Alexa Developer Console showing the code tab with the Offline Tools popup

From now on you’ll have the Lambda folder with a NodeJS package which you can install dependencies and setup scripts as in any other project.

Step 6: Testing the Alexa Skill

There are several ways available to QA test an Alexa Skill. The simplest one is to deploy the Skill and test it using the test interface on Alexa Developer Console.

You can also test it directly on your Echo devices or the Alexa Mobile App if these are authenticated using the same Amazon Developer account. In the Alexa Mobile app, go to More > Skill & Games > Your Skills > Dev and confirm that your Skill is showing there.

Finally, for debugging an Alexa Skill you can also route all the Skill calls to your computer’s console logs to review while you’re developing it. Just use ask run on a separate terminal and either call the Skill on a device or use ask dialog to write down a speech text command.

Step 7: Deploy the Alexa Skill

When we cloned our Skill code we did so with ask init. This is the simplest solution for a barebones CI/CD pipeline. To deploy changes, just make a git commit and push them to the remote repository. A simple git push origin master after committing your changes will work.

You can also merge your branch into the prod branch and deploy the code directly to the live environment. This is equivalent to clicking Promote to live in the Code tab of the developer console. This action replaces the live code for your published Skill, affecting the live behavior of the Skill.

Step 8: Perform beta testing

Beta testing with real users is a very important step when building an Alexa Skill. It allows you to validate how your Skill is performing away from controlled environments such as your emulator and personal devices.

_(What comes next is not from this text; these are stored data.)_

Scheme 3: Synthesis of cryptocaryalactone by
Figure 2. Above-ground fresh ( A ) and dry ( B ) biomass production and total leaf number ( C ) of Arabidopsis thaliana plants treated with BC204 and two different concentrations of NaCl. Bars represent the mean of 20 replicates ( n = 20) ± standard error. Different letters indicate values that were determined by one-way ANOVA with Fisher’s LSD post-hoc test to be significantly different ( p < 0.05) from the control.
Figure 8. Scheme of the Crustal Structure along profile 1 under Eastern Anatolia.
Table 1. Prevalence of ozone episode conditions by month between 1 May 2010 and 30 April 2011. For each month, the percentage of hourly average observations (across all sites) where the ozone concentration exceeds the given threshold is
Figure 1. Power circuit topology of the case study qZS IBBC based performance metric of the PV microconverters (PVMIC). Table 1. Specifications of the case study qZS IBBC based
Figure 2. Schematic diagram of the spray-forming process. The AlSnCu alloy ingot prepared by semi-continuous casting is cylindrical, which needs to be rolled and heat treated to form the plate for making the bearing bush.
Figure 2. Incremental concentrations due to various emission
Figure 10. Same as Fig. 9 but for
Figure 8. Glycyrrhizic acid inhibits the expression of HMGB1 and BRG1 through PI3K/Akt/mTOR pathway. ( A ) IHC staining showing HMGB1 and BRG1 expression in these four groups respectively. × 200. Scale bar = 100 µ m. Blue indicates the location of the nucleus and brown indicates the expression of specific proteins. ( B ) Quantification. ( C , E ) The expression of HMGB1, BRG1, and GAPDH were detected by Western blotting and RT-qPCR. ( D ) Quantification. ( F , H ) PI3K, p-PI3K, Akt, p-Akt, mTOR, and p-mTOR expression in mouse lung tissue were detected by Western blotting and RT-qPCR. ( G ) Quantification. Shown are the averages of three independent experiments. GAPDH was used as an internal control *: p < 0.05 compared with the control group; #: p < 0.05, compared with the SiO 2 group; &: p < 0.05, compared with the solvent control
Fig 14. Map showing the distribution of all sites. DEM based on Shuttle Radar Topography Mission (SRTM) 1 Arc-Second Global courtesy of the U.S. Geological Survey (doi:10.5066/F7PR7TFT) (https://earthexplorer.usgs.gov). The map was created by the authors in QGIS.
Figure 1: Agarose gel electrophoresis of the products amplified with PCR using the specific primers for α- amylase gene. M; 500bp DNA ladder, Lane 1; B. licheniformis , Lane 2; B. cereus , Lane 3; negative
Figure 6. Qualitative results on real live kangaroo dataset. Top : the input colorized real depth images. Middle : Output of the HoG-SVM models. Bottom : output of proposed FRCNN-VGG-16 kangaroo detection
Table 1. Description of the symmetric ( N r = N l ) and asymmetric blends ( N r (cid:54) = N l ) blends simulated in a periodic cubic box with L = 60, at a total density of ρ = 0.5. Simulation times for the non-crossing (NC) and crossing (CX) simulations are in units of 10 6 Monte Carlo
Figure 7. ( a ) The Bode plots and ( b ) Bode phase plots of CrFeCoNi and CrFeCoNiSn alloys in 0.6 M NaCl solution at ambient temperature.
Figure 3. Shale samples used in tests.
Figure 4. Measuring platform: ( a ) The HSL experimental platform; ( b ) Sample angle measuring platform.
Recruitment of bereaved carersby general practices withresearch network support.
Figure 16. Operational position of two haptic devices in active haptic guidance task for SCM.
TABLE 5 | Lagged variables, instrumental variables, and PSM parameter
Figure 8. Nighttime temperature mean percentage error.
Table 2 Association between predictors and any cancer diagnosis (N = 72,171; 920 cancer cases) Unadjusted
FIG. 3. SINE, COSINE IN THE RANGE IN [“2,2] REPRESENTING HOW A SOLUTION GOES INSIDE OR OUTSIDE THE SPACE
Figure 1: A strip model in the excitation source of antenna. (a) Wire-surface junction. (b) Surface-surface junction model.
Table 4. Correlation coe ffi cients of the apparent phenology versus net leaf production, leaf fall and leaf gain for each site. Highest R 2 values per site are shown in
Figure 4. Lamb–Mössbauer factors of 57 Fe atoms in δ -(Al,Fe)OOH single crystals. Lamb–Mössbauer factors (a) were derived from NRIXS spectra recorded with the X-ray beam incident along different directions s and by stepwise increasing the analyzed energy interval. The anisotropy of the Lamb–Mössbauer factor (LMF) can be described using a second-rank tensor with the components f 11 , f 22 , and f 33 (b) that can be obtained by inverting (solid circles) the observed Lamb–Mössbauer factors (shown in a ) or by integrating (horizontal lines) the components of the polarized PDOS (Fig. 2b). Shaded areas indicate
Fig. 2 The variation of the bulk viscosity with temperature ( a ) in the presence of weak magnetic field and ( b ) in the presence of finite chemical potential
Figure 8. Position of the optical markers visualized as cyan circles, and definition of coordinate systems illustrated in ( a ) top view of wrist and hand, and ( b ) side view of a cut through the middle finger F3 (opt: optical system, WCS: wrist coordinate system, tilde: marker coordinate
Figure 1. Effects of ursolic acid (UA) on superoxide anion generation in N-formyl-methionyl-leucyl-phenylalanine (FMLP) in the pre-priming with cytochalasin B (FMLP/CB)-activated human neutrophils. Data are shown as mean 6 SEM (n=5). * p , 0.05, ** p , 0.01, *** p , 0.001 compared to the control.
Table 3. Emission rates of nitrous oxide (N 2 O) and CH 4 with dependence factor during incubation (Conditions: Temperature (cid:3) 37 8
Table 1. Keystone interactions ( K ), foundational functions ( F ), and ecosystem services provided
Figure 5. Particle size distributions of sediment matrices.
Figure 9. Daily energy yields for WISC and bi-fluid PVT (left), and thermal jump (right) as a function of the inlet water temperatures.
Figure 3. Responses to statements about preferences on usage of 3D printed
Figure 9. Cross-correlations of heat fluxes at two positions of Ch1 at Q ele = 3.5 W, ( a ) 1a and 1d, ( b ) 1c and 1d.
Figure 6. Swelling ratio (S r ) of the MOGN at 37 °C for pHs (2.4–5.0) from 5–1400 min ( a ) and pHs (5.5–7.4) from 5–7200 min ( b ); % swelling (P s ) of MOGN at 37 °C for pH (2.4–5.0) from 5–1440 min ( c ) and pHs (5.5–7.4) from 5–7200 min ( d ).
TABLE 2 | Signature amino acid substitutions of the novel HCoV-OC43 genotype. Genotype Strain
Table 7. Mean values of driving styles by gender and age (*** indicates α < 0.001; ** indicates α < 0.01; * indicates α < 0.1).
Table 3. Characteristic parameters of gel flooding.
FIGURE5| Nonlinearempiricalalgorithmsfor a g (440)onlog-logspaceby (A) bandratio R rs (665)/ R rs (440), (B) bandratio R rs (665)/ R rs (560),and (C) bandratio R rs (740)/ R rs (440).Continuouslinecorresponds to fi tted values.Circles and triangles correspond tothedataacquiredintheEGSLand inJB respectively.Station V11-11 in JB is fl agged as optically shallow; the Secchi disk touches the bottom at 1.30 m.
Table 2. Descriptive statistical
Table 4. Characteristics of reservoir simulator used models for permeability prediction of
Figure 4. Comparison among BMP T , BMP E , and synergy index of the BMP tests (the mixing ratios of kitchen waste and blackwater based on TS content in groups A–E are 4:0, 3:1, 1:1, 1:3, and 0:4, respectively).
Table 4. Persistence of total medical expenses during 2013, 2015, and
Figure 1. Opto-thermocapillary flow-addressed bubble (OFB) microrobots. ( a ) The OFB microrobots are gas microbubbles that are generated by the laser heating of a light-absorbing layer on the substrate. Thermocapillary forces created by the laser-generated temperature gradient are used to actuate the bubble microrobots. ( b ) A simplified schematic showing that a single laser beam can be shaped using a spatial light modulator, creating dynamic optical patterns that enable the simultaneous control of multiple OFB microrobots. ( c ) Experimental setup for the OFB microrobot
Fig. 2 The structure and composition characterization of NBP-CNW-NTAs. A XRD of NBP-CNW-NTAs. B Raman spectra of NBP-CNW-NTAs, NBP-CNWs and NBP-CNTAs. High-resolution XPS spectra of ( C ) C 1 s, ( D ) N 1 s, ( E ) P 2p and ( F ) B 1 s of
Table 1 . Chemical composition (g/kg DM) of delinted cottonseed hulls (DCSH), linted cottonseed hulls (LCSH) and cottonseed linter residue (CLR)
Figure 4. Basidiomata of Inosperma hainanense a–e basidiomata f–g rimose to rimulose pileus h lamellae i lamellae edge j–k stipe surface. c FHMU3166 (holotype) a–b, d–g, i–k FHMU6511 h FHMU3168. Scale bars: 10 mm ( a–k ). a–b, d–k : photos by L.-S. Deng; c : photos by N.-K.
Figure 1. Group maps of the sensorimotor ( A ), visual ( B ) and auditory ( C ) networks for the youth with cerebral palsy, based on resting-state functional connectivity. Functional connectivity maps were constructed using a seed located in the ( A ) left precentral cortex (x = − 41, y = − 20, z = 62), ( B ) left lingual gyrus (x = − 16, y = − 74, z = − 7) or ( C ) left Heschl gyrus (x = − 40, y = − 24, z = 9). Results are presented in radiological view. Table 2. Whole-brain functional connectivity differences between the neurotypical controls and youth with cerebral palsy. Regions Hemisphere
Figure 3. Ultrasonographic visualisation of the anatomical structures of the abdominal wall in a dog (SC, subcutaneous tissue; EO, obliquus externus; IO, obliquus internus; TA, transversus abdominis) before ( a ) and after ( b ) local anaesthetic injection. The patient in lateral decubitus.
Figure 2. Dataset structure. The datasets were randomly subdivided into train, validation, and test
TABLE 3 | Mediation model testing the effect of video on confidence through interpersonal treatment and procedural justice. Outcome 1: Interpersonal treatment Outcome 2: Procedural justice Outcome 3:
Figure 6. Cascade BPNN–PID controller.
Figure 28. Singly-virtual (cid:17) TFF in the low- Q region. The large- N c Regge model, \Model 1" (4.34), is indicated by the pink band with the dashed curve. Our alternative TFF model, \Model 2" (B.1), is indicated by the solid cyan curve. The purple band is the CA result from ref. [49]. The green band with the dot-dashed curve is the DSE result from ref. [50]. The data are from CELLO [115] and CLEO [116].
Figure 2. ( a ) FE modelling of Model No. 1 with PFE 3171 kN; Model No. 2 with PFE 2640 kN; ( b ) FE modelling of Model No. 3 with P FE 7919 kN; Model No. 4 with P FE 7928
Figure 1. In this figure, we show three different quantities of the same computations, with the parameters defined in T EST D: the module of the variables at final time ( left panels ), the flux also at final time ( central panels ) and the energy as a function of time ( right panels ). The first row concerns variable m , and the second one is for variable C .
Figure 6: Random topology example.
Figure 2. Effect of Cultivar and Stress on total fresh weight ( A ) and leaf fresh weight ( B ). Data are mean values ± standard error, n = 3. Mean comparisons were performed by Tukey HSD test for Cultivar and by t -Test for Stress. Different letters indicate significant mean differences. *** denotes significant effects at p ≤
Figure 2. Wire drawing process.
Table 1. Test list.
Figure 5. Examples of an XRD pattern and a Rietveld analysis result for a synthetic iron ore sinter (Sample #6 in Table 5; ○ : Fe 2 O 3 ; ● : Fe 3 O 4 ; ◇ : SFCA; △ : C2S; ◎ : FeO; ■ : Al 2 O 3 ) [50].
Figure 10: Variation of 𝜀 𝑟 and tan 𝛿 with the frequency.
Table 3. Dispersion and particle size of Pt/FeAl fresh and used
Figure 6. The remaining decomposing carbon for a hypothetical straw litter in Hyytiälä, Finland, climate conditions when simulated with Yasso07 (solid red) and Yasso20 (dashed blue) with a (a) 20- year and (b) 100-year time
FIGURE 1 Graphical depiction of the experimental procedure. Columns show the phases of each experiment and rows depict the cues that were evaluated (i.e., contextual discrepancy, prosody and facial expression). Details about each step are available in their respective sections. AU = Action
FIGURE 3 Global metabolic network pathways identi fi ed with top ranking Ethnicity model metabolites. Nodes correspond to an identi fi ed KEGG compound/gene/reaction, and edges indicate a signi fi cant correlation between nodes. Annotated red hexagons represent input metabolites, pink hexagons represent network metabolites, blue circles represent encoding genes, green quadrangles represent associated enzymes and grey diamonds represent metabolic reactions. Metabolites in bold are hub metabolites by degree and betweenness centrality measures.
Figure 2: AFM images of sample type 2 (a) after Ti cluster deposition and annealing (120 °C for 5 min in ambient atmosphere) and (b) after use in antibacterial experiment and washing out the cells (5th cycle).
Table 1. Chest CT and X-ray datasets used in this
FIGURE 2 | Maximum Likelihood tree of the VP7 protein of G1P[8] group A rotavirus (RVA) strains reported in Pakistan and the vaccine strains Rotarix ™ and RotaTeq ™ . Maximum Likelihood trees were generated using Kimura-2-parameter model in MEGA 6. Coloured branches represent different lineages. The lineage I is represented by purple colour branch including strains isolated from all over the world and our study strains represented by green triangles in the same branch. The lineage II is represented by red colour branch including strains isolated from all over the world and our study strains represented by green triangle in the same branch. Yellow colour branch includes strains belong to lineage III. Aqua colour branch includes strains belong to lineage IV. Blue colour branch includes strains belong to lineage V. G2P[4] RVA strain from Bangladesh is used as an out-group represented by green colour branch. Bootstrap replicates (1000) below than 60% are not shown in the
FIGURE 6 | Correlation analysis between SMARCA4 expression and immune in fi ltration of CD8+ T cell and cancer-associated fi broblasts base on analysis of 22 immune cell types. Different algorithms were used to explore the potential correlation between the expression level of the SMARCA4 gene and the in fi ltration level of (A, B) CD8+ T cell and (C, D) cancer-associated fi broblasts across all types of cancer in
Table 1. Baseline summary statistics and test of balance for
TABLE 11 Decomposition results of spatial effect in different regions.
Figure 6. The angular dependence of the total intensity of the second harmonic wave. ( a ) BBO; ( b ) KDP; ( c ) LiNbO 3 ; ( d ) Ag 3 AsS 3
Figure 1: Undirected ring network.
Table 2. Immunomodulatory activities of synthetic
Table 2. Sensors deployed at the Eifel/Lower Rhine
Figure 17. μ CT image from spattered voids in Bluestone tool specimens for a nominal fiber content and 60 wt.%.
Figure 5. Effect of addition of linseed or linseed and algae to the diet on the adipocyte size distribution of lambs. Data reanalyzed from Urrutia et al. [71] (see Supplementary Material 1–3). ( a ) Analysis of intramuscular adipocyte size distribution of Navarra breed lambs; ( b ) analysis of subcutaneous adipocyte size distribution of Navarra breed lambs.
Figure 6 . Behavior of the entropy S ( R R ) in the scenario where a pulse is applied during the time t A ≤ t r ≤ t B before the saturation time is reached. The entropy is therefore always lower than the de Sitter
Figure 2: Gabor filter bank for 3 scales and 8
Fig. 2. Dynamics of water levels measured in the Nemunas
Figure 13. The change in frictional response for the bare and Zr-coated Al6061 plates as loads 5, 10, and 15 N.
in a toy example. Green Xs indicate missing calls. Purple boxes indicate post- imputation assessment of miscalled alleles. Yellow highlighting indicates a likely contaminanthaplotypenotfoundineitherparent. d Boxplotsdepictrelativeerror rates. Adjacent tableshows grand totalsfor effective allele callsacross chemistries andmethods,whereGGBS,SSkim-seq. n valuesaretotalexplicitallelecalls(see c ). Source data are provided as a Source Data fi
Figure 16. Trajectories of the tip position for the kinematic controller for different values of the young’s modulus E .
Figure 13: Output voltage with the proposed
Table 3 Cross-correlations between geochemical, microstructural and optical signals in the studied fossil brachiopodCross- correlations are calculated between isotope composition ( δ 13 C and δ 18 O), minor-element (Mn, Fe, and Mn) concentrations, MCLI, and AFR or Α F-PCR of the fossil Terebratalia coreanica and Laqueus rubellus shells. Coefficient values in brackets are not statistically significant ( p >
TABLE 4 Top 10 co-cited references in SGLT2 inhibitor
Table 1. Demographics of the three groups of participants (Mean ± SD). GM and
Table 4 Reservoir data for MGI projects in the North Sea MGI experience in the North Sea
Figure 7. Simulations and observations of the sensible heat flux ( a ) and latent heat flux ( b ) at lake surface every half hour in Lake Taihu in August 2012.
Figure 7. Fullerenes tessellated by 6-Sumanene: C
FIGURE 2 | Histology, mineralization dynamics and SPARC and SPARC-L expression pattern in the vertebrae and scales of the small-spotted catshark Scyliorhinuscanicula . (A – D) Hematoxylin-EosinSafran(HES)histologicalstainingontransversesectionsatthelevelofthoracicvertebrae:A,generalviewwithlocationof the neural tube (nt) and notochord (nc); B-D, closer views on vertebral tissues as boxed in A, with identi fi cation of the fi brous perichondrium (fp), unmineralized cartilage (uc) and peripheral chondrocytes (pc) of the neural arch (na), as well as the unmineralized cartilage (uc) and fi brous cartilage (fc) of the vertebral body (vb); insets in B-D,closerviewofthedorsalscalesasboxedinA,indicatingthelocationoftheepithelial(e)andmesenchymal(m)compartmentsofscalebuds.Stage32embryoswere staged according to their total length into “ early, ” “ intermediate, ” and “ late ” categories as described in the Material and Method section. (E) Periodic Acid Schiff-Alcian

Additionally, I recommend you take the time to review the submission checklist for the Alexa Skill store. This will give you peace of mind that the final Skill certification process will go smoothly.

In order to enable beta testing, go to the Distribution tab of the Developer Console. There you will see on the left-side menu an item called Availability. Activate the Beta Test section, then add the Beta Test Administrator Email Address (your email) and a list of emails addresses for beta tester you’d like to review the Alexa Skill. Click on Enable beta testing and your testers should be notified through email with the next steps to enable the Skill.

Step 9: Submit your Alexa Skill for certification

You are almost there! If your beta testers have tested your Skill and you’re happy with its performance, then it’s time to submit the Skill for certification. Amazon will run automated and manual tests on your Skill based on the submission checklist and confirm that the public listing information is appropriate. This process can take from a couple of hours to a full week, depending on the complexity of your Skill.

Go to the Developer Console for the Alexa Skill you built and open the Certification tab. Under the left side menu, click Validation and run the test. You shouldn’t face any issues, but if you do, go ahead and fix them. It’s a requirement. Once validation is complete, go to the Submission item. Add a version message for you to keep track of what was changed (this is not public-facing) and click Submit for review.

That’s it! Amazon will email you when the certification is approved.

Once approved, your Skill will be added to the public Alexa Skills store on Amazon’s website. This can take a few hours. Don’t worry if it’s not there immediately. Congratulations!

Need more help with your Alexa Skill?

Amazon’s tools for building an Alexa Skill are so intuitive and fast that creating simple voice apps is now easier than ever.

As a next step, start exploring the different features of the Alexa Skills Node.js SDK and start creating more complex conversations. Add different types of slots and experiment with them.